Democrats and progressives continue to recoil at any effort to require voters, in person or by mail, to show identification to prove who they are. Yet many, many democratic countries around the world require voter identification of some form or another, including France, Canada, Mexico, India, Germany, Sweden, Israel, Italy, and Ireland. Even the reliably left-leaning PoliFact had to give Barack Obama a “half true” rating in 2016 when he implied that other countries don’t require photo ID to vote, noting that “Mexico and Canada each expects voters to present IDs at the polls . . . to vote in Mexico, every eligible citizen has to have a tamper-proof photo-ID card with a thumbprint and an embossed hologram.” Unsurprisingly, those countries vary in how they provide and check identification, what forms they use, and how they register voters — just as American states vary. But if your premise is that registration and identification of voters is inherently illegitimate, anti-democratic, and racist, then your position is a very extreme and isolated one indeed.

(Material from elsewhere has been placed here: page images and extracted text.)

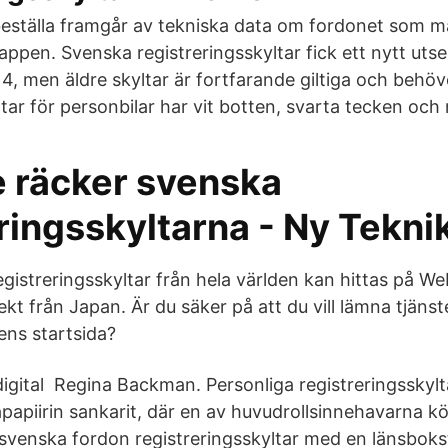
eställa framgår av tekniska data om fordonet som ma
i appen. Svenska registreringsskyltar fick ett nytt ut
4, men äldre skyltar är fortfarande giltiga och behöve
tar för personbilar har vit botten, svarta tecken och 
e räcker svenska
ringsskyltarna - Ny Tekni
istreringsskyltar från hela världen kan hittas på Web
ekt från Japan. Är du säker på att du vill lämna tjänste
ens startsida?
igital Regina Backman. Personliga registreringsskyl
apapiirin sankarit, där en av huvudrollsinnehavarna 
 svenska fordon registreringsskyltar med en länsbokst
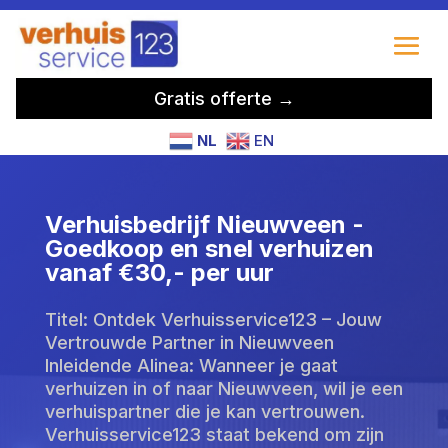
Gratis offerte →
NL
EN
Verhuisbedrijf Nieuwveen -
Goedkoop en snel verhuizen
vanaf €30,- per uur
Titel: Ontdek Verhuisservice123 – Jouw
Vertrouwde Partner in Nieuwveen
Inleidende Alinea: Wanneer je gaat
verhuizen in of naar Nieuwveen, wil je een
verhuispartner die je kan vertrouwen.
Verhuisservice123 staat bekend om zijn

If Democrats and progressives do not believe that the disappearance of large-scale systemic voter fraud is caused by the registration and identification system, what did cause it? Do they really believe that nobody has a motive to tamper with American elections? These are the same people who spent four solid years claiming that Russians stole the 2016 elections with a handful of Facebook posts, or believe that Russians actually changed the vote totals. They are the same people who engaged in wild conspiracy theories that the Postal Service was hiding mailboxes to steal the 2020 election. It is difficult to take seriously the idea that Democrats and progressives truly believe that nobody has a motive to steal elections. But if the motive is still there and you remove barriers to the means and opportunity, what do you expect to happen?

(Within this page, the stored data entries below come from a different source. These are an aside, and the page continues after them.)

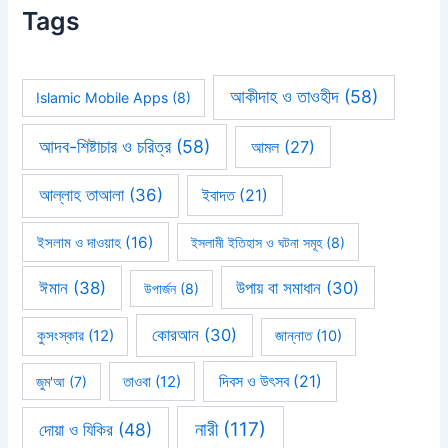
Tags
আকীদাহ ও তাওহীদ
(58)
Islamic Mobile Apps
(8)
আদব-শিষ্টাচার ও চরিত্র
(58)
আমল
(27)
আল্লাহ তাআলা
(36)
ইবাদত
(21)
ইসলাম ও দাওয়াহ
(16)
ইসলামী ইতিহাস ও ঘটনা সমূহ
(8)
ঈমান
(38)
উপায় বা সমাধান
(30)
উপার্জন
(8)
কোরআন
(30)
কুসংস্কার
(12)
জান্নাত
(10)
দিবস ও উৎসব
(21)
জুম'আ
(7)
তাওবা
(12)
নারী
(117)
দোয়া ও যিকির
(48)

Democrats and progressives will doubtlessly argue that this entire column is a straw-man argument. Of course we don’t want to abolish voter registration! they say. But if you accept the legitimacy of using registration for its intended purposes, then it swiftly becomes obvious that Republican proposals on the subjects of registration, identification, and verification are pursuing legitimate ends. Moreover, virtually all of them are exceedingly modest, asking only the most minimal responsibility from voters. If the disagreement between the two sides was really about the specifics of the proposals, they would not generate such outsized protestations of alarm, but would be the ordinary stuff of bipartisan negotiation. Quite a lot of those proposals, such as voter ID for in-person and mail-in voting, are also very broadly popular with the public. The blunderbuss attack on “making it harder to vote” is framed in such sweeping terms at such a high level of generality precisely in order to avoid addressing the disconnect between the “new Jim Crow” rhetoric and the mundane reality of, for example, requiring people to cast ballots in the right precinct. But if your argument leans so heavily on theory rather than practicality, as the Democrats’ does, you really ought to admit where the theory leads.